Sediment can be removed from ponds to restore pond bottoms to near-original condition. This sediment should be used to repair erosion on insides of embankments when possible. It is particularly important to thoroughly compact the repaired areas and reinforce them against erosion.


At higher aeration rates, some type of liner should be installed to protect earthwork from aerator-generated currents. Lining also protects pond bottoms from erosion caused by culture species that stir up the bottoms of ponds in search of food or for building nesting sites.

The most effective approach is to completely line ponds with plastic membranes, but this method is very expensive and causes aberrations in water quality. In particular, the adsorption of phosphorus from water by soil is prevented by the liner, and dense phytoplankton blooms occur. These blooms tend to “bloom and crash,” making the pond environment unfavorable for aquaculture. Of course, completely lined ponds can be used for heterotrophic, biofloc-based aquaculture, but most producers have not adopted this super-intensive culture method.

Partial lining of erosion-vulnerable areas in ponds with plastic or geofabric is a cheaper alternative than complete lining of ponds. There is evidence from recent research at Auburn University that relatively inexpensive, permeable geofabric liners allow exchange of phosphorus and other dissolved and gaseous substances between bottom soil and water. Such liners can prevent erosion in ponds without interfering with water quality.

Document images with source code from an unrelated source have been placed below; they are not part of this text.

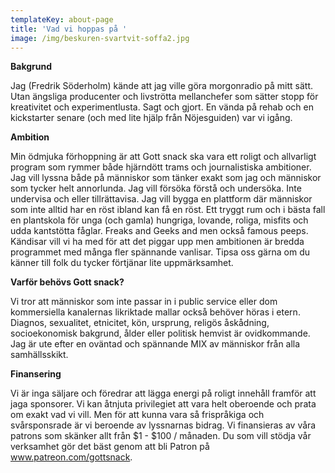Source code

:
 ```yaml
---
templateKey: about-page
title: 'Vad vi hoppas på '
image: /img/beskuren-svartvit-soffa2.jpg
---
```

**Bakgrund**

Jag (Fredrik Söderholm) kände att jag ville göra morgonradio på mitt sätt. Utan ängsliga producenter och livströtta mellanchefer som sätter stopp för  kreativitet och experimentlusta. Sagt och gjort. En vända på rehab och en kickstarter senare (och med lite hjälp från Nöjesguiden) var vi igång.   

**Ambition** 

Min ödmjuka förhoppning är att Gott snack ska vara ett roligt och allvarligt program som rymmer både hjärndött trams och journalistiska ambitioner. Jag vill lyssna både på människor som tänker exakt som jag och människor som tycker helt annorlunda. Jag vill försöka förstå och undersöka. Inte undervisa och eller tillrättavisa. Jag vill bygga en plattform där människor som inte alltid har en röst ibland kan få en röst. Ett tryggt rum och i bästa fall en plantskola för unga (och gamla) hungriga, lovande, roliga, misfits och udda kantstötta fåglar. Freaks and Geeks and men också famous peeps. Kändisar vill vi ha med för att det piggar upp men ambitionen är bredda programmet med många fler spännande vanlisar. Tipsa oss gärna om du känner till folk du tycker förtjänar lite uppmärksamhet. 

**Varför behövs Gott snack?** 

Vi tror att människor som inte passar in i public service eller dom kommersiella kanalernas likriktade mallar också behöver höras i etern. Diagnos, sexualitet, etnicitet, kön, ursprung, religös åskådning, socioekonomisk bakgrund, ålder eller politisk hemvist är ovidkommande. Jag är ute efter en oväntad och spännande MIX av människor från alla samhällsskikt.

**Finansering** 

Vi är inga säljare och föredrar att lägga energi på roligt innehåll framför att jaga sponsorer. Vi kan åtnjuta privilegiet att vara helt oberoende och prata om exakt vad vi vill. Men för att kunna vara så frispråkiga och svårsponsrade är vi beroende av lyssnarnas bidrag. Vi finansieras av våra patrons som skänker allt från $1 - $100 / månaden. Du som vill stödja vår verksamhet gör det bäst genom att bli Patron på www.patreon.com/gottsnack.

However, several issues – expected service life, a tendency for the fabric to float and optimum fabric opening size – remain to be resolved before this material can be recommended for general use.

Erosion prevention in ponds has the added benefit of reducing concentrations of suspended solids in water and therefore in pond effluents. Aquaculturists participating in eco-label certifications such as the Best Aquaculture Practices program may find that an investment in erosion control can avoid the necessity for constructing an effluent settling basin for compliance with a limit on total suspended solids concentration.